-------- SELECTED EXCERPT

But that's my point! What do you gain from them committing to not leak your naughty queries when it's just a hollow promise? So the boss tells the intern to put up this new TOS.html but intern gets inspired and taps the logs for juicy data.

To prevent this, we need to come up with other, privacy preserving protocols.

Filtering should happen more in the periphery. So my PC should get my events 24/7 and my nostr client should query my PC.

Querying relays should not be linked to npubs. Protocols that require ID to query ar hostile to privacy even though they are portrait as the opposite. "Only you can find your nip4 DMs". The more private way is gift wraps or other such protocols. Gift wraps incur a burden on the infrastructure so storage and delivery of these events has to be paid in a private way, using nuts for example.

Hi Leo. :love:

Thank you for your feedback about our ToS. :cheers:

We are open to suggestions and we will be happy to hear your ideas to make our services better in any way. If you have any idea for this part, just share with us as a reply and we will try to investigate and implement it. :salute:

I don't give much weight to promises made in TOS in general as it is at best a vague hint to your intentions. Sure, if you want to sell data, you can't promise to keep data safe but if you don't intend to do so, promising to keep it save has little weight. Hackers will exfiltrate what you store and even if you promise to not store access logs for more than a week ... the cost of not honoring that promise is way too low for me.

That said, TOS that can change unilaterally any second are not worth reading. The TOS apply to registered users? Send them notifications when you plan to change the TOS and if they don't sign off with their keys, terminate the service or do whatever disruptive that gets the user's attention long before you actually delete their data.

To me it is more about finding the relays that have values similar to mine and help them out. And we can only do that if operators start describing what they are here for. And what they will fight against. Privacy policy and terms of use are binding in many jurisdictions and modifying them at will doesn't allow them to use data from one version onto another. All we need is a third party NGO that tracks these agreements for changes.

----------------
-------- DATASET ENTRIES

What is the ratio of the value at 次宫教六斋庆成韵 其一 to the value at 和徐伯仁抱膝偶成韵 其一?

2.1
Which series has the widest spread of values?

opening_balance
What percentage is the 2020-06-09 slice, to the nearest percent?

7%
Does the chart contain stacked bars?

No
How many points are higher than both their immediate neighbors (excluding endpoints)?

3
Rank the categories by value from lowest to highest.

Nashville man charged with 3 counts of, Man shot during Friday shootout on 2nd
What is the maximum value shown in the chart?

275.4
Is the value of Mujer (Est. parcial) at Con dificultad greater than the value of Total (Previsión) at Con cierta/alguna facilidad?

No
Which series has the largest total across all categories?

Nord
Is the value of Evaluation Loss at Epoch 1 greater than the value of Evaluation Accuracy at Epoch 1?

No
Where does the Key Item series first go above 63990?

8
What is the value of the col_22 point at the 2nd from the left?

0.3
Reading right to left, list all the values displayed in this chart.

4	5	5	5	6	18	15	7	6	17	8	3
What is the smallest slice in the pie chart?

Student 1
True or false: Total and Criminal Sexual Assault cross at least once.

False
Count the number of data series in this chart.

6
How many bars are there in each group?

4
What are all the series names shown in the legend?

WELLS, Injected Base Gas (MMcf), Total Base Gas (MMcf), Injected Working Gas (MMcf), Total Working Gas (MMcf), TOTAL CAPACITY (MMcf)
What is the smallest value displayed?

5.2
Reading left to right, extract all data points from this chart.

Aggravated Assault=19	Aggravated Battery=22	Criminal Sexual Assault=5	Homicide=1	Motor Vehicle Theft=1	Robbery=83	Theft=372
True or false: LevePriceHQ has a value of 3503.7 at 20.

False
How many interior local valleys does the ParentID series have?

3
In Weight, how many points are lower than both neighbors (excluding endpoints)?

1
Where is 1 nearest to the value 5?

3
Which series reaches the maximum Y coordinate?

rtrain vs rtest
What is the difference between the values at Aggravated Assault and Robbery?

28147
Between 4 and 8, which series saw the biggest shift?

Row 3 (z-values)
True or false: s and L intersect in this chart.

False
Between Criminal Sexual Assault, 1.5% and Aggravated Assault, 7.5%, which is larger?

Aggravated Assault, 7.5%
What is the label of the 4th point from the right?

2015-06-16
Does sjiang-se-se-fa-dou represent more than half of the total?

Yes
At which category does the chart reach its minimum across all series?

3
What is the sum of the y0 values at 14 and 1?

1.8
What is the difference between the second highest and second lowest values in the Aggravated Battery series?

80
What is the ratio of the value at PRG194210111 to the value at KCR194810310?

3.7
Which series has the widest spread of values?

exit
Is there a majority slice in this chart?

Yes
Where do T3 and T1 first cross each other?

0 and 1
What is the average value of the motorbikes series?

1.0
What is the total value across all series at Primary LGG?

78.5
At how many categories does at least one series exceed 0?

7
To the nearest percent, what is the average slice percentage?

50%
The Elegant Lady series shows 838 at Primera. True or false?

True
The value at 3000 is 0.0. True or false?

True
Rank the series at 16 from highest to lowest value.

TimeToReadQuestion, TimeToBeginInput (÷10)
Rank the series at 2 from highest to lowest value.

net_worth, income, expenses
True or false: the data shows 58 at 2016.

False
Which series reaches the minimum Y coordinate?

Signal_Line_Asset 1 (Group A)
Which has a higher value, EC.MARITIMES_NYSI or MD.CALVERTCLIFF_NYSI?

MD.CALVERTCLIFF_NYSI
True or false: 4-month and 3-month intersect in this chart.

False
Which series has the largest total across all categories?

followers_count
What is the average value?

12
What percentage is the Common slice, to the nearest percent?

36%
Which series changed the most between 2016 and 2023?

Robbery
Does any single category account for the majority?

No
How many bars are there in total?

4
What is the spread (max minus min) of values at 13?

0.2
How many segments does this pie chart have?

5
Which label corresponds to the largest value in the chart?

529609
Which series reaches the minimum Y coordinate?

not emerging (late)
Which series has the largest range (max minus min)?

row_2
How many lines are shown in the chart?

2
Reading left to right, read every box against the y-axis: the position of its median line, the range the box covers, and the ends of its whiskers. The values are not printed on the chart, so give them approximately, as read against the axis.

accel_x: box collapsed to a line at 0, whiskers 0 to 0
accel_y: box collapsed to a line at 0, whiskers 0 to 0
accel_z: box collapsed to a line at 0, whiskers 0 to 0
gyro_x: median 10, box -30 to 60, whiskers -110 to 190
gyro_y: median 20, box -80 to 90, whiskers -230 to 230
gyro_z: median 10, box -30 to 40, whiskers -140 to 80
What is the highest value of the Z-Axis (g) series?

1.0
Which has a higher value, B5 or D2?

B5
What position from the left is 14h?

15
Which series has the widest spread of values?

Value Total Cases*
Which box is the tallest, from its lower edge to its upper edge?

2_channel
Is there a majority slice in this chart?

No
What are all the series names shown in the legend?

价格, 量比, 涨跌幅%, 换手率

----------------

- WHAT YOU WILL DO:
1. In the privacy discussion, what is given as an example of a private way to pay for storing and delivering gift wraps?
2. For each statement, answer yes or no on whether it agrees with the privacy discussion, and quote the words from the discussion that decide it.
(a) Filtering should happen more in the periphery.
(b) Gift wraps put no burden on the infrastructure.
(c) A third party NGO could track these agreements for changes.

- PROBLEM SOLUTIONS:
1. Nuts.

2.
(a) Yes: "Filtering should happen more in the periphery."
(b) No: "Gift wraps incur a burden on the infrastructure"
(c) Yes: "All we need is a third party NGO that tracks these agreements for changes."